## What is expected
Every line in the records below between the one holding "thumb cmc: (817, 997)" and the one holding "ring mcp: (1249, 1003)", inclusive, is to be set down exactly; all other lines are to be left out.

## Material for this exercise
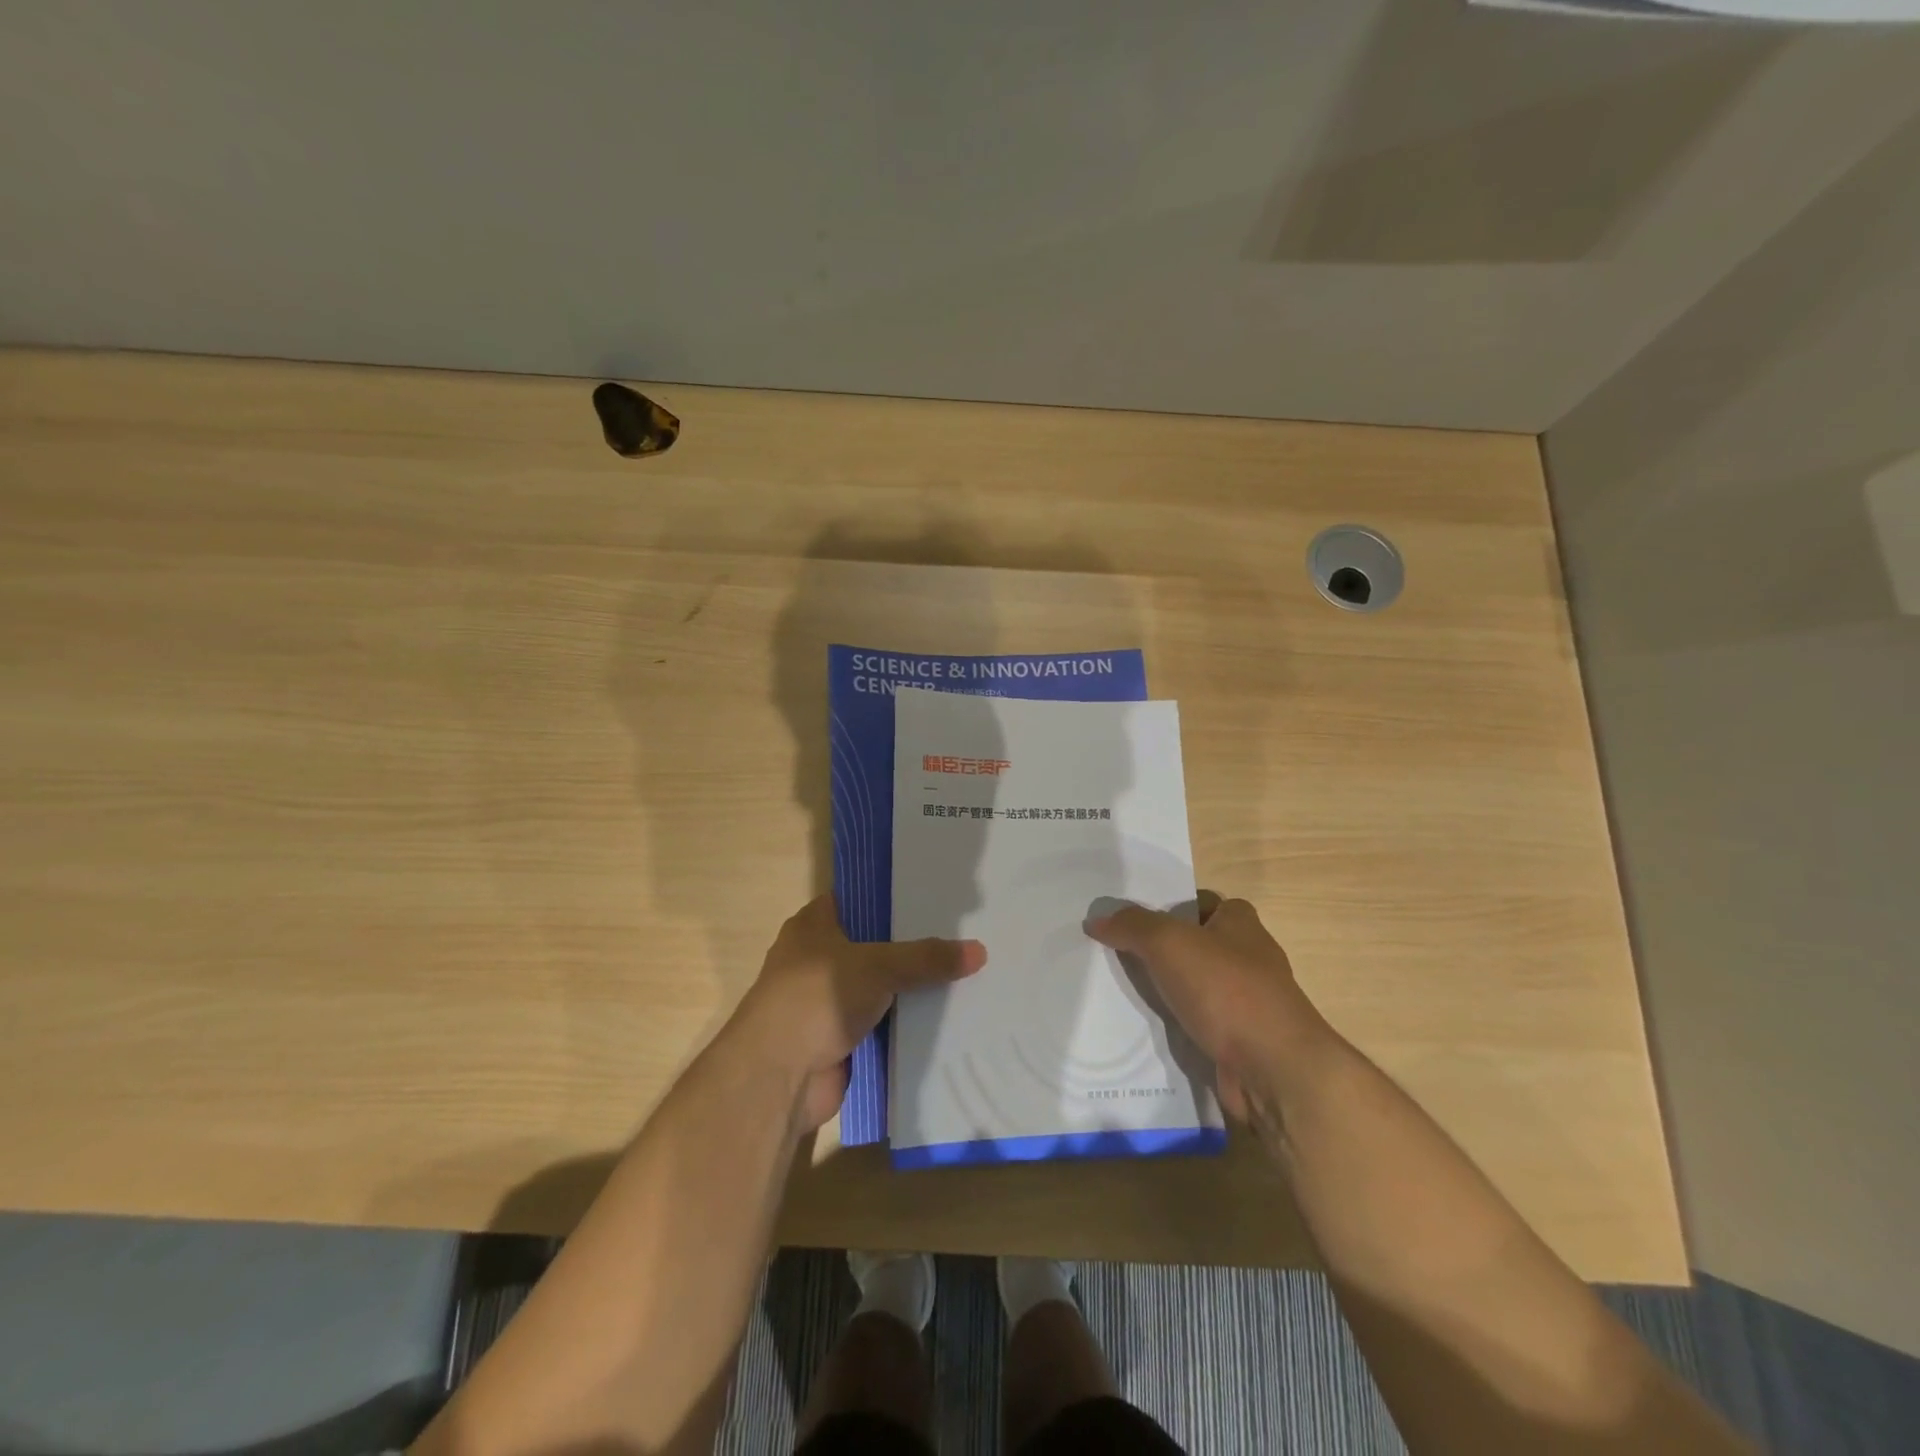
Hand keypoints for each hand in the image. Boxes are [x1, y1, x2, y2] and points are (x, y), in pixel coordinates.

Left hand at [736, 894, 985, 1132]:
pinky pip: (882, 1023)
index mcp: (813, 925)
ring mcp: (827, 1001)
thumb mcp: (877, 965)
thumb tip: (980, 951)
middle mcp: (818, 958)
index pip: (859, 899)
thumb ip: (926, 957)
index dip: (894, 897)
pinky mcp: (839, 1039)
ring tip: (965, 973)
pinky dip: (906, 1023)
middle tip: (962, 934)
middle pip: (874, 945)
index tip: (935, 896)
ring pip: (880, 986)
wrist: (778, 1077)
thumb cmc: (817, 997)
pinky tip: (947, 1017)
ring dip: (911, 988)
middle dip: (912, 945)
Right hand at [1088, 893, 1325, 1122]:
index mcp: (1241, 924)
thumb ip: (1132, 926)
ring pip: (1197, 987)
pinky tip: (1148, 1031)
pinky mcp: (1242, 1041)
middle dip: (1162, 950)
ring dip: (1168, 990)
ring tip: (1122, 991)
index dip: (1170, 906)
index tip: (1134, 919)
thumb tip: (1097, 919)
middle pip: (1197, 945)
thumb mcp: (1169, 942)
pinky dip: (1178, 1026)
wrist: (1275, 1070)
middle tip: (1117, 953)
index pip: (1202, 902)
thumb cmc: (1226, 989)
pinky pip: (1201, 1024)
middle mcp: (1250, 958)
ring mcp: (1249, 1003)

* * *

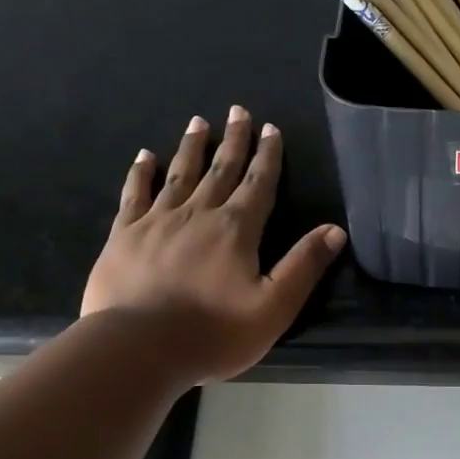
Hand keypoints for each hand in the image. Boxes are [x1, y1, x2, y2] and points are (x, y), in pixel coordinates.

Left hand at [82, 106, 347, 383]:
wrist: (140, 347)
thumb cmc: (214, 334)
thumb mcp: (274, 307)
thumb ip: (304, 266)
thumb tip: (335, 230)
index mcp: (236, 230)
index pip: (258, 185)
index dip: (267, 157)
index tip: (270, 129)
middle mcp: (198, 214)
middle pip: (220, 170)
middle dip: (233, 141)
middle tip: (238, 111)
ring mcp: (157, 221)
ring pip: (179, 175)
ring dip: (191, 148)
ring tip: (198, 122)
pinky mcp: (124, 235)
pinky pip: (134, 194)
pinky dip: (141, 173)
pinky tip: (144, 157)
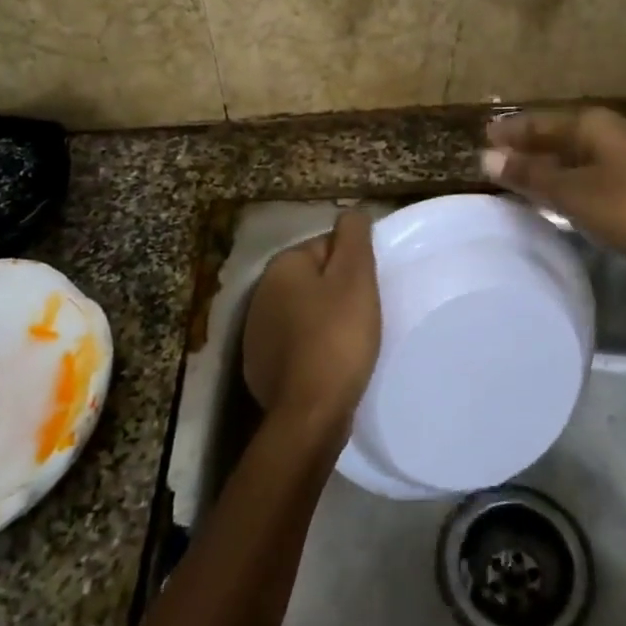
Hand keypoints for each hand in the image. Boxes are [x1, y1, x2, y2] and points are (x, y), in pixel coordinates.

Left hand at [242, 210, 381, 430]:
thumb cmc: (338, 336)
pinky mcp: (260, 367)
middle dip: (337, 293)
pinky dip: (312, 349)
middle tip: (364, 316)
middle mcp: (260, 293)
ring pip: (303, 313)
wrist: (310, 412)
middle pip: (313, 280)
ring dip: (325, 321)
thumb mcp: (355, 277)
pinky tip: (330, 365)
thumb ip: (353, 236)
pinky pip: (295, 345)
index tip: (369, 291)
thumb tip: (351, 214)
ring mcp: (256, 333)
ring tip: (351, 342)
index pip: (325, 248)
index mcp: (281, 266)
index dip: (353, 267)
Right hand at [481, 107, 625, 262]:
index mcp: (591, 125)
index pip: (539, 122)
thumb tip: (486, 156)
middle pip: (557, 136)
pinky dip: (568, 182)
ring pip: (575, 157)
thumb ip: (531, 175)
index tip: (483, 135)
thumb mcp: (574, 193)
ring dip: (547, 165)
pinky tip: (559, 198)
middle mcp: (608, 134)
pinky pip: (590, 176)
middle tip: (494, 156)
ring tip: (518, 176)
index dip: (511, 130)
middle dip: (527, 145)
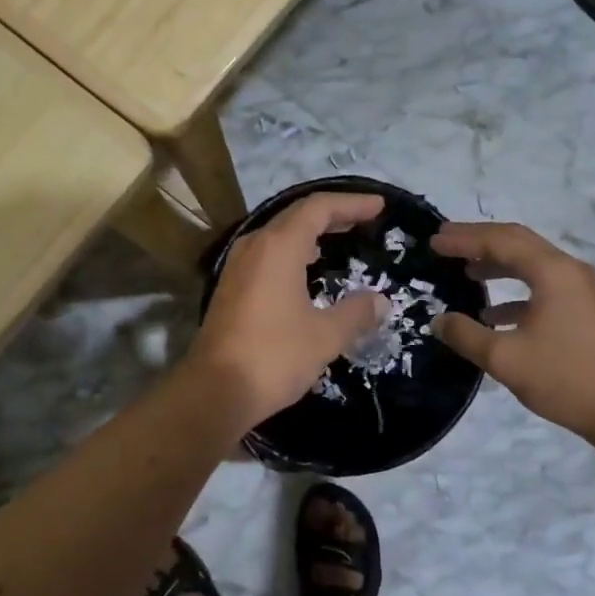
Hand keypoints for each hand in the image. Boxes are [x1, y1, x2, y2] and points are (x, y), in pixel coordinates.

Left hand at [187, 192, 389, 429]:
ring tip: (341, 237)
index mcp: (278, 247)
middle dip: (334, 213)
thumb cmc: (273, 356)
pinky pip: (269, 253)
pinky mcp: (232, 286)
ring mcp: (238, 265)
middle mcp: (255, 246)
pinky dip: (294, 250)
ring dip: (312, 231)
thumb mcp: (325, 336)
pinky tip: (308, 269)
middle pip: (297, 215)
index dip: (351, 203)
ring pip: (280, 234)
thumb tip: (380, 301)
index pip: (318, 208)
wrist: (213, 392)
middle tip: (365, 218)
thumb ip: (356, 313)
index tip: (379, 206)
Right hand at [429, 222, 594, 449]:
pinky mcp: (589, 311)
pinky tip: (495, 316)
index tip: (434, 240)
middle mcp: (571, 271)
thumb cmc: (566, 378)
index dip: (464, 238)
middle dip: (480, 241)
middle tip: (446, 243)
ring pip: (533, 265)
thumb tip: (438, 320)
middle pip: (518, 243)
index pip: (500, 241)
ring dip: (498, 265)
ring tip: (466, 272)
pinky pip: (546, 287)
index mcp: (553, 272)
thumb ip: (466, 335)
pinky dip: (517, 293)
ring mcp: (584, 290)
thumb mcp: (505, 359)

## Task answer
thumb cmc: (817, 997)
pinky tip: (947, 1017)
ring dip: (911, 988)
middle dip: (912, 945)
Right hand at [1088, 893, 1325, 1122]:
index mcp: (1241, 924)
thumb ip: (1132, 926)
ring pip: (1197, 987)
pinky tip: (1148, 1031)
pinky mcp: (1242, 1041)
middle dip: (1162, 950)
ring dip: (1168, 990)
ring tip: (1122, 991)
index dip: (1170, 906)
index tip: (1134, 919)
thumb tip: (1097, 919)
middle pip: (1197, 945)
thumb mcp: (1169, 942)
pinky dip: (1178, 1026)
wrist: (1275, 1070)
middle tip: (1117, 953)
index pip: (1202, 902)
thumb cmc: (1226, 989)
pinky pip: (1201, 1024)
middle mcp: (1250, 958)
ring mcp: (1249, 1003)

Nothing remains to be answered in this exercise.